Class I CAPTCHAs™ have many virtues. They can be concisely described in a small amount of software code; they have no long term secret that requires guarding; and they can generate a practically unbounded set of unique challenges. On the other hand, their most common realization, a challenge to recognize distorted text, evinces a disturbingly narrow gap between human and nonhuman success rates. FIG. 2A shows an example of a simple class 1 CAPTCHA™ displaying a random text string. The figure shows clearly segmented characters. Optical character recognition algorithms are competitive with humans in recognizing distinct characters, which has led researchers toward increasing the difficulty of segmenting an image into distinct character regions. FIGS. 2B through 2E show common ways in which class I CAPTCHAs™ are modified in an attempt to make it more difficult for a computer program to correctly recognize the characters. The text string can be distorted and noise can be added when rendered for display to a user. However, this increase in difficulty affects humans as well. The owners of web services must be careful to not make the challenge so difficult that it drives away real human users from expending the effort to user their service. Even relatively simple challenges can drive away a substantial number of potential customers.
Class II CAPTCHAs™ have the potential to overcome the main weaknesses described above. Because they are not restricted to challenges that can be generated by a low-entropy algorithm, they can exercise a much broader range of human ability, such as recognizing features of photographic images captured from the physical world. Such challenges evince a broad gulf between human and non-human success rates, not only because general machine vision is a much harder problem than text recognition, but also because image-based challenges can be made less bothersome to humans without drastically degrading their efficacy at blocking automatons.

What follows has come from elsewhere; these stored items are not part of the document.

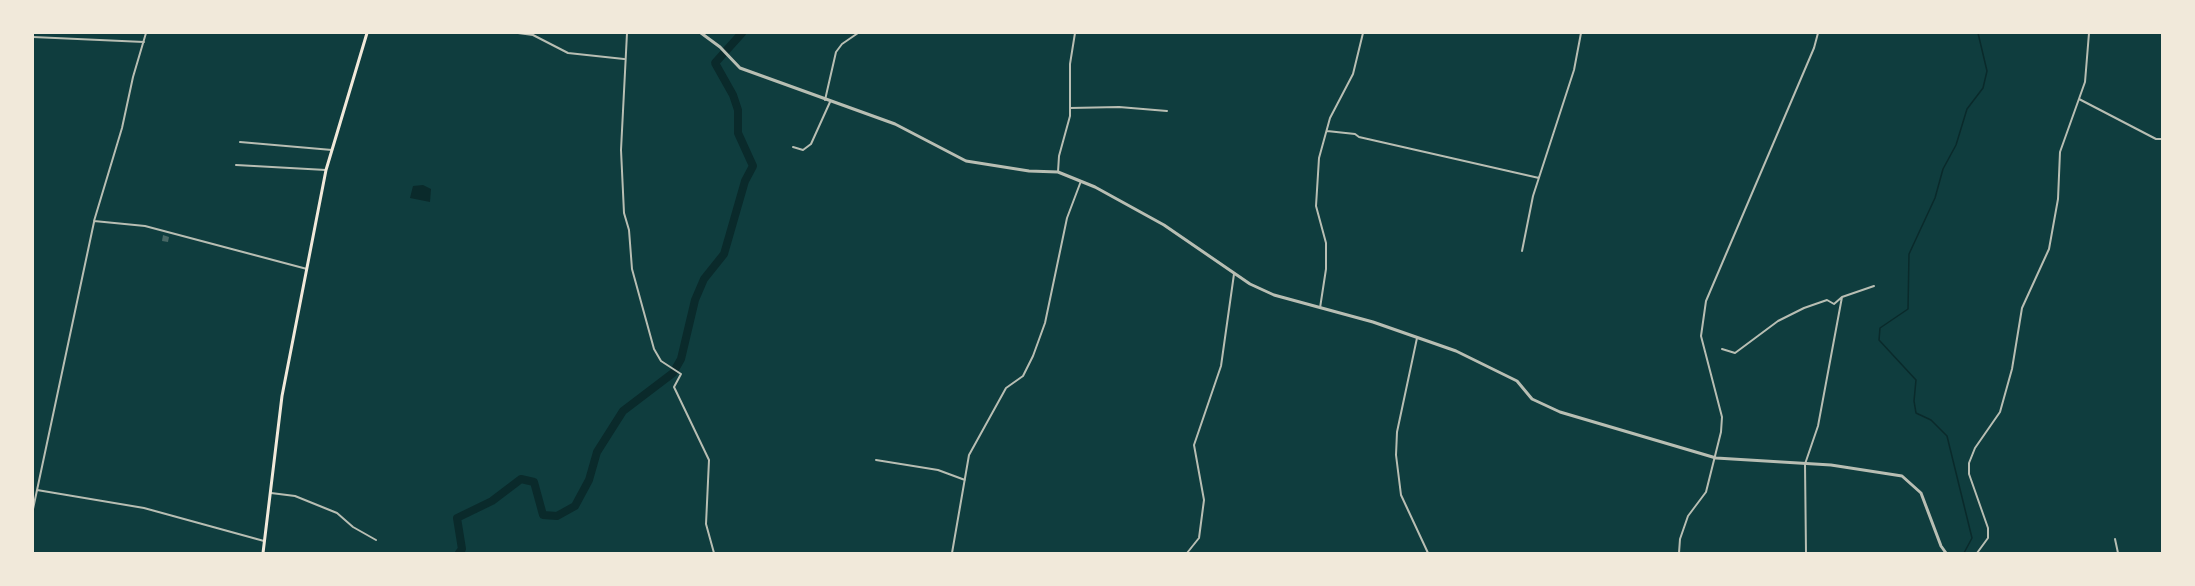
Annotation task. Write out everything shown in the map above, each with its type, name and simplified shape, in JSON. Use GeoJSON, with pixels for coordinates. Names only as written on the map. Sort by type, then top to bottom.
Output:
{"type":"FeatureCollection","features":[{"type":"Feature","properties":{"kind":"main road"},"geometry":{"type":"LineString","coordinates":[[263,553],[282,396],[326,170],[367,33]]}},
{"type":"Feature","properties":{"kind":"street"},"geometry":{"type":"LineString","coordinates":[[33,509],[90,250],[94,221],[122,128],[133,77],[146,33]]}},
{"type":"Feature","properties":{"kind":"street"},"geometry":{"type":"LineString","coordinates":[[518,33],[533,35],[568,53],[624,59]]}},
{"type":"Feature","properties":{"kind":"street"},"geometry":{"type":"LineString","coordinates":[[627,33],[621,150],[624,213],[629,230],[632,268],[654,349],[661,361],[671,365],[681,374],[674,387],[709,460],[706,524],[714,553]]}},
{"type":"Feature","properties":{"kind":"street"},"geometry":{"type":"LineString","coordinates":[[701,33],[720,47],[740,68],[895,124],[966,161],[1029,171],[1058,172],[1081,181],[1145,213],[1234,274],[1274,295],[1373,321],[1496,369],[1517,381],[1532,399],[1560,412],[1716,458],[1872,470],[1909,480],[1921,493],[1941,546],[1946,553]]}},
{"type":"Feature","properties":{"kind":"street"},"geometry":{"type":"LineString","coordinates":[[825,100],[836,52],[842,44],[858,33]]}},
{"type":"Feature","properties":{"kind":"street"},"geometry":{"type":"LineString","coordinates":[[1058,172],[1059,156],[1070,108],[1070,64],[1075,33]]}},
{"type":"Feature","properties":{"kind":"street"},"geometry":{"type":"LineString","coordinates":[[1320,308],[1326,269],[1326,243],[1318,216],[1316,189],[1319,158],[1330,118],[1353,74],[1363,33]]}},
{"type":"Feature","properties":{"kind":"street"},"geometry":{"type":"LineString","coordinates":[[1522,251],[1539,178],[1574,69],[1581,33]]}},
{"type":"Feature","properties":{"kind":"street"},"geometry":{"type":"LineString","coordinates":[[1679,553],[1680,539],[1688,516],[1706,492],[1716,458],[1722,417],[1701,336],[1706,301],[1815,48],[1818,33]]}},
{"type":"Feature","properties":{"kind":"street"},"geometry":{"type":"LineString","coordinates":[[1977,553],[1988,538],[1988,528],[1969,474],[1970,463],[1974,448],[2000,412],[2012,369],[2022,308],[2047,256],[2058,199],[2060,152],[2085,82],[2089,33]]}},
{"type":"Feature","properties":{"kind":"street"},"geometry":{"type":"LineString","coordinates":[[33,36],[144,42]]}},
{"type":"Feature","properties":{"kind":"street"},"geometry":{"type":"LineString","coordinates":[[2079,99],[2156,139],[2162,139]]}},
{"type":"Feature","properties":{"kind":"street"},"geometry":{"type":"LineString","coordinates":[[793,147],[803,150],[811,144],[830,102]]}},
{"type":"Feature","properties":{"kind":"street"},"geometry":{"type":"LineString","coordinates":[[1070,108],[1119,107],[1167,111]]}},
{"type":"Feature","properties":{"kind":"street"},"geometry":{"type":"LineString","coordinates":[[1327,131],[1355,134],[1359,137],[1539,178]]}},
{"type":"Feature","properties":{"kind":"street"},"geometry":{"type":"LineString","coordinates":[[240,142],[332,150]]}},
{"type":"Feature","properties":{"kind":"street"},"geometry":{"type":"LineString","coordinates":[[236,165],[326,170]]}},
{"type":"Feature","properties":{"kind":"street"},"geometry":{"type":"LineString","coordinates":[[952,553],[969,455],[1006,388],[1023,376],[1033,356],[1045,323],[1067,218],[1081,181]]}},
{"type":"Feature","properties":{"kind":"street"},"geometry":{"type":"LineString","coordinates":[[94,221],[145,226],[307,269]]}},
{"type":"Feature","properties":{"kind":"street"},"geometry":{"type":"LineString","coordinates":[[1187,553],[1199,538],[1204,500],[1194,445],[1221,366],[1234,274]]}},
{"type":"Feature","properties":{"kind":"street"},"geometry":{"type":"LineString","coordinates":[[1722,349],[1735,353],[1778,321],[1804,308],[1827,300],[1834,304],[1842,297],[1874,286]]}},
{"type":"Feature","properties":{"kind":"street"},"geometry":{"type":"LineString","coordinates":[[1806,553],[1805,464],[1818,426],[1842,297]]}},
{"type":"Feature","properties":{"kind":"street"},"geometry":{"type":"LineString","coordinates":[[1417,338],[1397,432],[1396,455],[1401,495],[1428,553]]}},
{"type":"Feature","properties":{"kind":"street"},"geometry":{"type":"LineString","coordinates":[[876,460],[938,470],[964,480]]}},
{"type":"Feature","properties":{"kind":"street"},"geometry":{"type":"LineString","coordinates":[[37,490],[144,508],[264,541]]}},
{"type":"Feature","properties":{"kind":"street"},"geometry":{"type":"LineString","coordinates":[[271,493],[295,496],[338,513],[353,527],[376,540]]}},
{"type":"Feature","properties":{"kind":"street"},"geometry":{"type":"LineString","coordinates":[[2115,539],[2118,553]]}},
{"type":"Feature","properties":{"kind":"water"},"geometry":{"type":"Polygon","coordinates":[[[423,185],[431,189],[430,202],[410,198],[413,186],[423,185]]]}},
{"type":"Feature","properties":{"kind":"building"},"geometry":{"type":"Polygon","coordinates":[[[163,235],[169,237],[168,242],[162,241],[163,235]]]}},
{"type":"Feature","properties":{"kind":"waterway"},"geometry":{"type":"LineString","coordinates":[[459,553],[462,549],[457,518],[492,501],[521,479],[534,482],[543,515],[557,516],[575,506],[589,480],[597,452],[623,411],[673,373],[681,359],[695,300],[704,279],[724,254],[745,181],[753,166],[738,133],[738,110],[733,95],[715,63],[742,33]]}},
{"type":"Feature","properties":{"kind":"waterway"},"geometry":{"type":"LineString","coordinates":[[1964,553],[1972,538],[1947,436],[1931,420],[1916,413],[1914,401],[1916,380],[1879,340],[1880,328],[1908,309],[1909,254],[1935,198],[1943,169],[1956,145],[1967,109],[1983,88],[1987,71],[1978,33]]}}]}
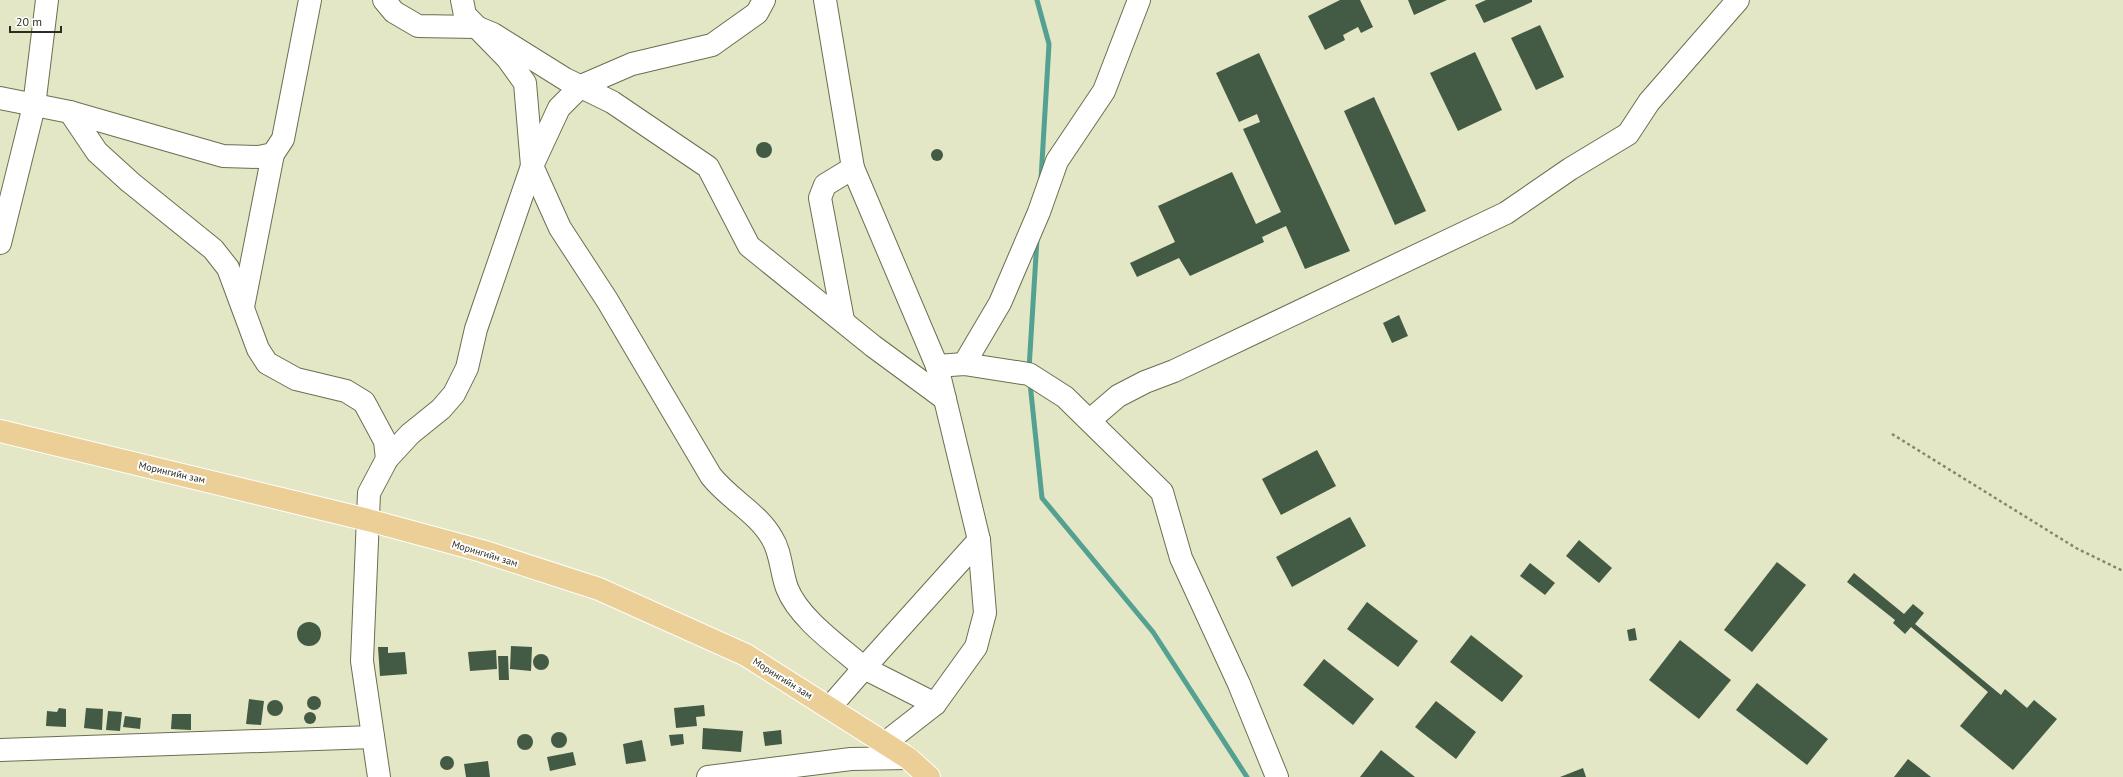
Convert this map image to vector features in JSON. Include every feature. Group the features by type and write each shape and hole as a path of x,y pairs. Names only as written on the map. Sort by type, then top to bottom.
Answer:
{"main road":[{"name":"Морингийн зам","path":"0,431 368,520 482,551 599,588 746,655 908,758 929,777"}],"street":[{"path":"0,243 34,106 47,0"},
{"path":"242,307 273,154 283,140 310,0"},
{"path":"384,0 394,12 418,26 476,27 493,34 565,79 612,102 708,167 749,246 843,320 873,346 945,399"},
{"path":"462,0 465,15 507,58 525,83 532,166 560,228 607,300 711,476 722,490 762,524 773,539 787,589 805,617 864,668 935,704"},
{"path":"378,777 362,661 369,493 387,459 410,434 441,409 454,394 467,368 483,309 532,166 559,108 581,86 632,64 712,45 757,12 764,0"},
{"path":"825,0 853,168 937,366 979,540 985,613 976,647 935,704 885,743"},
{"path":"964,364 1000,303 1039,212 1057,161 1104,90 1139,0"},
{"path":"1090,420 1118,396 1145,382 1174,371 1506,213 1570,169 1628,134 1649,102 1738,0"},
{"path":"0,98 70,112 223,156 259,157 273,154"},
{"path":"70,112 97,152 130,182 213,249 228,268 258,349 267,363 296,379 346,391 364,402 385,441 387,459"},
{"path":"843,320 820,198 824,185 853,168"},
{"path":"937,366 964,364 1029,374 1065,397 1162,492 1181,558 1239,684 1277,777"},
{"path":"830,707 979,540"},
{"path":"0,750 373,738"},
{"path":"708,777 851,759 908,758"}],"path":[{"path":"1892,434 2076,548 2123,571"}],"building":[{"path":"1340,0 1360,0 1373,27 1361,33 1358,27 1343,35 1345,40 1325,50 1308,16"},
{"path":"1408,0 1447,0 1414,15"},
{"path":"1486,0 1532,0 1532,2 1484,23 1475,5"},
{"path":"1540,25 1564,77 1536,90 1511,38"},
{"path":"1475,52 1502,110 1458,131 1430,73"},
{"path":"1259,53 1350,251 1305,269 1286,226 1262,237 1264,242 1190,276 1179,258 1137,277 1130,263 1175,242 1158,206 1232,172 1256,224 1281,212 1243,129 1260,122 1257,114 1239,122 1216,73"},
{"path":"1374,97 1426,211 1395,225 1344,111"},
{"path":"764,142 770,144 772,150 770,156 764,158 758,156 756,150 758,144"},
{"path":"935,149 939,149 943,155 939,161 935,161 931,157 931,153"},
{"path":"1399,315 1408,336 1392,343 1383,323"},
{"path":"1317,450 1336,486 1281,515 1262,479"},
{"path":"1350,517 1366,546 1292,587 1276,557"},
{"path":"1579,540 1612,568 1599,583 1566,556"},
{"path":"1777,562 1806,585 1752,652 1724,630"},
{"path":"1530,563 1555,583 1545,595 1520,576"},
{"path":"1854,573 1904,614 1913,604 1924,613 1915,624 2001,695 2005,689 2027,708 2034,700 2057,719 2013,770 1960,726 1988,692 1911,627 1905,634 1893,623 1895,620 1847,582"},
{"path":"1367,602 1418,641 1398,667 1347,629"},
{"path":"309,622 317,626 321,634 317,642 309,646 301,642 297,634 301,626"},
{"path":"1635,628 1637,640 1629,641 1627,630"},
{"path":"1471,635 1523,676 1502,702 1450,662"},
{"path":"1680,640 1731,680 1699,719 1649,680"},
{"path":"511,646 532,647 531,671 510,669"},
{"path":"378,647 388,647 388,653 405,652 407,674 380,676"},
{"path":"496,650 497,669 470,671 468,652"},
{"path":"541,654 547,656 549,662 547,668 541,670 535,668 533,662 535,656"},
{"path":"498,656 508,656 509,680 499,680"},
{"path":"1324,659 1374,699 1353,725 1303,685"},
{"path":"1757,683 1828,739 1807,765 1736,710"},
{"path":"311,696 317,696 321,700 321,706 317,710 311,710 307,706 307,700"},
{"path":"249,699 264,701 261,725 246,724"},
{"path":"275,700 282,705 283,708 278,715 275,716 268,711 267,708 272,701"},
{"path":"1436,701 1476,732 1456,759 1415,727"},
{"path":"704,705 705,716 696,717 697,726 676,728 674,708"},
{"path":"59,708 66,709 66,727 46,726 47,711 57,712"},
{"path":"86,708 103,709 102,730 84,728"},
{"path":"108,711 122,712 120,731 106,730"},
{"path":"308,712 312,712 316,718 312,724 308,724 304,720 304,716"},
{"path":"172,714 191,714 191,730 171,729"},
{"path":"125,716 141,718 140,729 123,727"},
{"path":"703,728 743,731 741,752 702,749"},
{"path":"781,730 782,744 765,746 763,732"},
{"path":"559,732 566,737 567,740 562,747 559,748 552,743 551,740 556,733"},
{"path":"525,734 531,736 533,742 531,748 525,750 519,748 517,742 519,736"},
{"path":"683,734 684,744 671,746 669,735"},
{"path":"642,740 646,761 626,764 623,744"},
{"path":"1381,750 1415,777 1360,777"},
{"path":"573,752 576,765 550,771 547,757"},
{"path":"447,756 452,758 454,763 452,768 447,770 442,768 440,763 442,758"},
{"path":"1908,759 1931,777 1894,777"},
{"path":"488,761 490,777 466,777 464,764"},
{"path":"1583,768 1586,777 1560,777"}],"waterway":[{"path":"1037,0 1049,44 1041,179"},
{"path":"1029,369 1037,239"},
{"path":"1030,383 1042,498 1153,632 1247,777"}]}
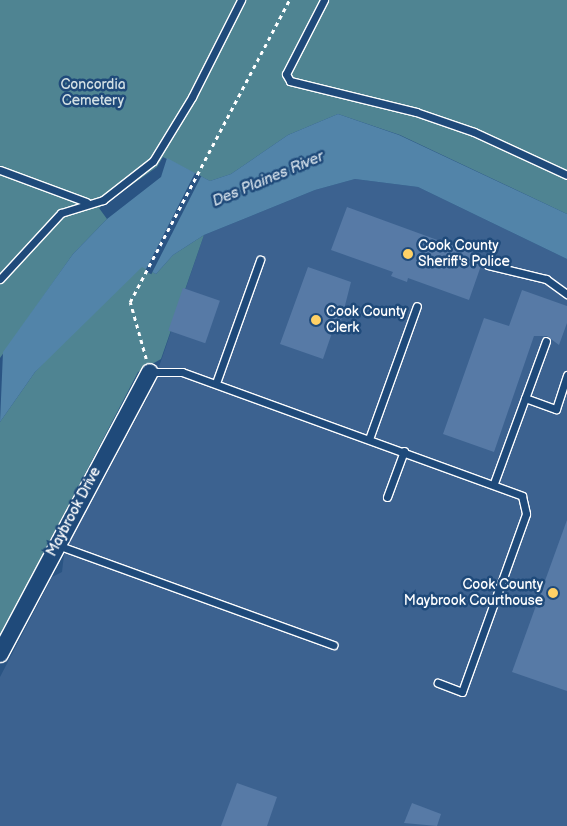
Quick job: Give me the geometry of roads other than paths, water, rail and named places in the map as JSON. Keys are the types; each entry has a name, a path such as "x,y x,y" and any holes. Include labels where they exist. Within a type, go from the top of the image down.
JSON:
{"street":[{"name":"Maybrook Drive","path":"0,654 150,372"}],"lane":[{"path":"0,279 49,222 86,202 113,194 156,157 241,0"},
{"path":"324,0 286,74 290,81 416,112 474,132 567,176"},
{"path":"0,170 86,202"},
{"path":"216,383 260,260"},
{"path":"488,265 546,279 567,294"},
{"path":"369,439 417,306"},
{"path":"494,483 546,340"},
{"path":"150,372 171,369 216,383 494,483 522,496 527,508 462,692 438,683"},
{"path":"525,398 556,409 567,375"},
{"path":"387,497 404,451"},
{"path":"57,545 334,645"}],"water":[{"name":"Des Plaines River","path":"338,114 399,135 567,214 567,259 418,187 355,179 315,190 204,235 173,255 156,274 142,267 35,372 0,422 3,352 73,254 107,219 161,177 167,158 210,181 231,174 288,135"}],"place":[{"name":"Cook County Sheriff's Police","path":"408,254"},
{"name":"Cook County Clerk","path":"316,320"},
{"name":"Cook County Maybrook Courthouse","path":"553,593"}],"park label":[{"name":"Concordia Cemetery","path":"93,94"}]}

An issue that can arise with both Class I and II CAPTCHAs™ is a human having difficulty solving the entire challenge correctly. For example, in the case of a Class I CAPTCHA™ distortions, convolutions, or noise that have been added to a text based challenge can make it difficult for a human user to correctly identify each character. The user may get all but one of the characters correct, such as mistaking the letter “e” for “c”. Similarly for a Class II CAPTCHA™ a human user may be able to correctly classify most of the images, but may get one or more images incorrect. For example, if the challenge requires classifying images as cat or dog, pictures of younger cats and dogs may be harder classify. If a human user is failed the challenge on a first attempt for getting one wrong and tries again and fails again for getting one wrong, the human user may stop trying, thereby causing the site being secured by the CAPTCHA™ to lose a real human customer. Suppose that CAPTCHA™ challenges were scored manually, by a human judge, instead of automatically by computer. Even in this seemingly straightforward task, the flexibility of human judgment would be a valuable asset. For example, a human judge may see the same user try to solve three challenges, getting 11 out of 12 images correct each time. The judge might say, “That looks like a human who is just having a little trouble. I'll let the user pass.” There is a need for an automated approach to allow for a human user to make mistakes and still be able to pass the CAPTCHA™, while still making it difficult for a non-human to pass.